Around three weeks ago I woke up with some minor knee pain and pretty severe stiffness in my joint. As someone who powerlifts, I wake up most days with what non- lifters may consider moderate to severe “pain” so I wasn’t bothered. That is until I couldn’t walk up my elderly Mom’s stairs and she asked if I needed HER help! After seeing a PT and an MD (all the acronyms), I was told that it wasn’t serious and I could do anything in the gym except SQUAT AND DEADLIFT for a while. Anything but squat and deadlift??? I was in denial, then pissed off, then slightly depressed, until I remembered how I got strong in the first place and potentially why I’d become injured right now.
Before competing in powerlifting all there was for me was training. There was weeks, months, and years of hardcore training sessions. Countless reps of countless movements. Each one I poured my heart and focus into. It didn’t matter whether it was a bicep curl or a back squat, I was repping it out with intention and determination. I treated all movements the same. There were no “accessories” or “competition lifts”. I built a strong foundation of strength through focusing on increasing the intensity of ALL movements, large and small. I never focused on “peaking”, just working. Therefore, there was no end to my process. I knew I had so far to go to even be considered strong so I showed up every day with the same intention: destroy TODAY.
Furthermore, there was no one watching me through this process. I wasn’t worried about Instagram, YouTube, the bright lights and hype of a fancy gym like Barbell Brigade. No one was hitting the “like” button on my weekly 4×100 walking lunges at the Pasadena City College track. No one gave one shit when I first overhead pressed 50lbs dumbbells. I did each workout happily because I knew that I had a long road ahead to get to my goals.
So what happened?
Somewhere between “I’ll never be strong” and “I wonder if I can squat 402lbs raw”, I lost the focus and intensity of the little pieces that built my foundation. It wasn’t overnight or sudden at all. It was a gradual erosion over time. Don’t get me wrong, I still trained all of my prescribed accessories, just gave them less attention than my main lifts. Of course, specificity is important in strength sports, no argument there. I think we all just underestimate how long it takes to develop real strength and how much attention to detail it takes to maintain it. I started to act like a lot of the people I see around the gym who compete. Ridiculously hyped up and focused during their “top sets” of their S/B/D, yet extremely lackadaisical when it was time to do their accessories. We all mosey on over to the dumbbell racks and basically nap or talk through our sets between scrolling on social media and texting our “baes”. I admit it. I’m guilty as well.
This is where too much specificity and over emphasis on competition can become a slippery slope. I cannot count the number of clients I’ve politely declined to work with because they wanted to give themselves twelve weeks to go from never lifting to competing. While I think its truly admirable, it’s highly unadvisable. I always ask my clients to give themselves a minimum of one year of just gym training before beginning a competition prep. I also incorporate more accessory work for beginner lifters than most online programs I have seen and keep the accessories in for the duration of the prep.

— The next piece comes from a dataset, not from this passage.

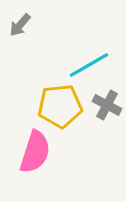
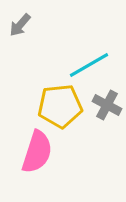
pink semicircle: moved 2 px right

Obviously, hindsight is always 20/20 and I wasn’t purposely neglecting my training. Perhaps I lost sight of the small pieces in an attempt to emphasize my SBD. Perhaps I also became (like most people now) a little obsessed with the heavier and more attention-grabbing movements. Perhaps I competed too often in one year (three competitions in ten months might have been one too many), thus not taking time away from peaking to rebuild the foundational movements that had been neglected. If I think of all the greatest powerlifters of all time (Ed Coan obviously pops in my mind first), none of them compete more than one or two times in a year. All of them take long periods of time to train higher volume and work on the smaller muscle groups and technique. Resulting in more muscle, less injury, and stronger lifts.
Maybe this minor set back is a major breakthrough! An opportunity to reflect and plan for a rebuild. While I love what I have gained through competing, I need to get back to the mindset I had five years ago. Attacking every training session, every set, and every rep. Keeping in mind that there is never an “end” to my pursuit of strength and performance. There is no time-sensitive goal, only milestones of my work.